DESCRIPTION OF THE TASK
Answer these questions from the interview below:
1. Who became Director of the Carnegie in the early 1980s?
2. Which adviser did the curator work with for 11 years at the Walker Art Center?
3. What two kinds of events does the curator want to program alongside the exhibition?

SOURCE TEXT
JT Could you talk about the role of the advisory committee?
DF When Jack Lane became Director of the Carnegie in the early 1980s, he chose an advisory committee that helped him sort through material and give him advice. Now every curator picks their own advisers. I chose four people, three of whom I know well: Richard Flood, now Chief Curator of the New Museum, who I worked with for 11 years at the Walker Art Center; Eungie Joo, who up until a few months ago was the Curator and Director of the Gallery at REDCAT in Los Angeles; and Daniel Birnbaum, Director of the Städelschule Art Academy and also its exhibition space, Portikus, in Frankfurt. The fourth member, Chus Martinez, Director of the Frankfurter Kunstverein, is not someone I knew very well but who had a lot of energy and knew a different generation of artists.

JT You’re going to extend the reach of the exhibition with events, talks and a music programme?
DF Yes, we’d like to programme lots of artist talks and film screenings by artists who are in the show with other work. In the summer I’d love to do that on-site or outside.

DATASET
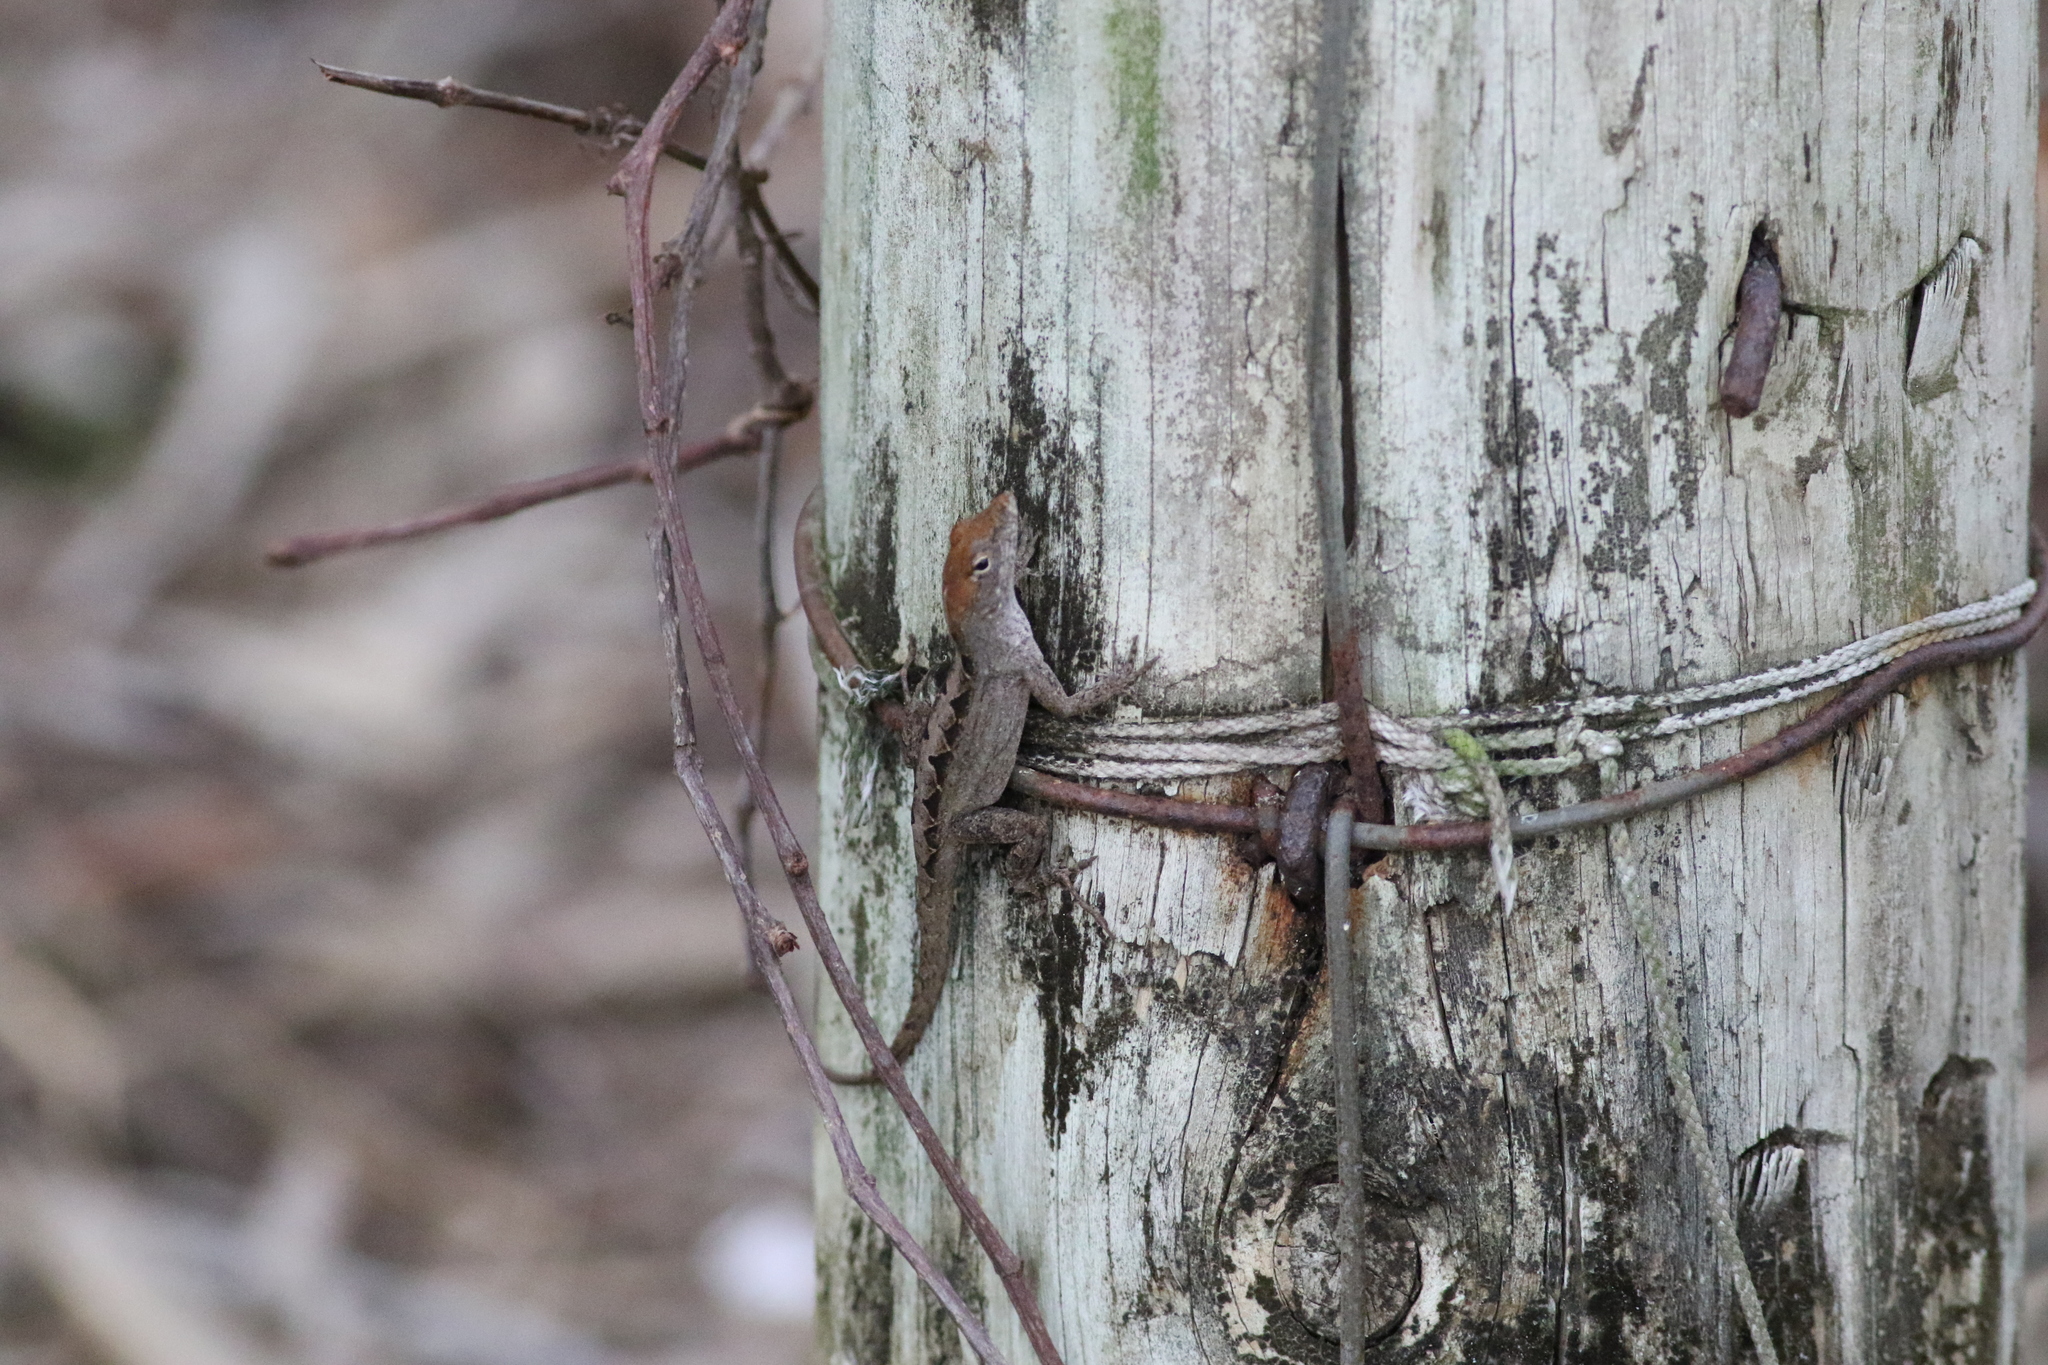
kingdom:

---

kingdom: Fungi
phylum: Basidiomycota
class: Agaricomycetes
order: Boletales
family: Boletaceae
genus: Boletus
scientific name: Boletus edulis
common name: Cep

...

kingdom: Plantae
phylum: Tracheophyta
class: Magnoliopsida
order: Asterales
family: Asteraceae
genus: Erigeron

EXERCISE RESULT
1. Jack Lane.
2. Richard Flood.
3. Artist talks and film screenings by artists who are in the show with other work.